"Your remarks about Ken's approach surprise me. Perhaps I should re-read your exchange with him."
Well, I am critical not because I believe that his models are a bad idea, but because I believe that the conceptual framework needs to be developed more carefully. After all, there are ways of writing down classical theories that make them look like they involve weird causality, such as the Wheeler-Feynman absorber theory, but we know in that case that there are alternative ways of writing things down that have conventional causality. Therefore, it is not enough to say "look, I have derived a model starting from a block picture of spacetime". One also has to prove that there are obstacles to understanding the theory in any other way. To achieve this we need an analysis of the possibilities for such models at least as rigorous as Bell's analysis of theories with conventional causality. For this reason, I am putting his work in the "suggestive argument" category for now and, as I said, there is nothing wrong with being in that category.

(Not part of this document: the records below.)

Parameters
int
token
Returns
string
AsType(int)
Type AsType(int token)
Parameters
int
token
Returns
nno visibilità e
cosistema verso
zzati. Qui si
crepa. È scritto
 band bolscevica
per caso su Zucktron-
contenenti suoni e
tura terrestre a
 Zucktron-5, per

"I'm not sure whether you answered the question as to whether non-locality would be obvious had Bell never invented his inequality. If you'd care to clarify it, I'm still interested."
Sorry, I didn't realize that this was one of your questions. My answer is a definitive no. Without Bell's analysis I think the EPR reasoning would stand (or better Einstein's earlier arguments which are less confusingly tied up with the uncertainty principle) and the best response would have been to look for a local hidden variable theory. In fact, I think there are only a few results that point to fundamental difficulties in interpreting quantum theory. These are:
- Bell's theorem
- Contextuality (This starts with Kochen-Specker, but I prefer Spekkens' more general definition)

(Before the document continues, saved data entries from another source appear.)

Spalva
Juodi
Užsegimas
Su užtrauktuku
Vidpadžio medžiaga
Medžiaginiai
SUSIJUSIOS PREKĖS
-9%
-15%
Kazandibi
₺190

- Results about the reality of the wavefunction (PBR theorem et. al.)
- Excess baggage theorems (results about how the size of the ontic state space must scale exponentially with the number of systems)
Each one of these theorems points to an explanatory gap. Namely,
- Ontological models must be nonlocal, but they must also be nonsignalling.
- Ontological models must be contextual, but the probabilities must be noncontextual.
- Ontological models must have the wavefunction as part of their ontology, but many quantum phenomena are most naturally interpreted in terms of an epistemic wavefunction.
- n qubits must carry O(2^n) bits of information, but on any way you define the operational information content of n qubits it comes out as O(n) bits.
All other phenomena that I know of can be modelled quite straightforwardly so long as one does not stick to the dogma that reality must be described by particles travelling along definite trajectories. This is why I am not impressed by arguments based on basic interferometry experiments like the double slit.
What the explanatory gaps indicate to me is that there is something wrong with our basic framework for realist models of quantum theory. The right framework, whether that involves retrocausality or some other exotic thing, should close all these gaps, e.g. it should reveal that quantum theory is not nonlocal after all and similarly for the other gaps.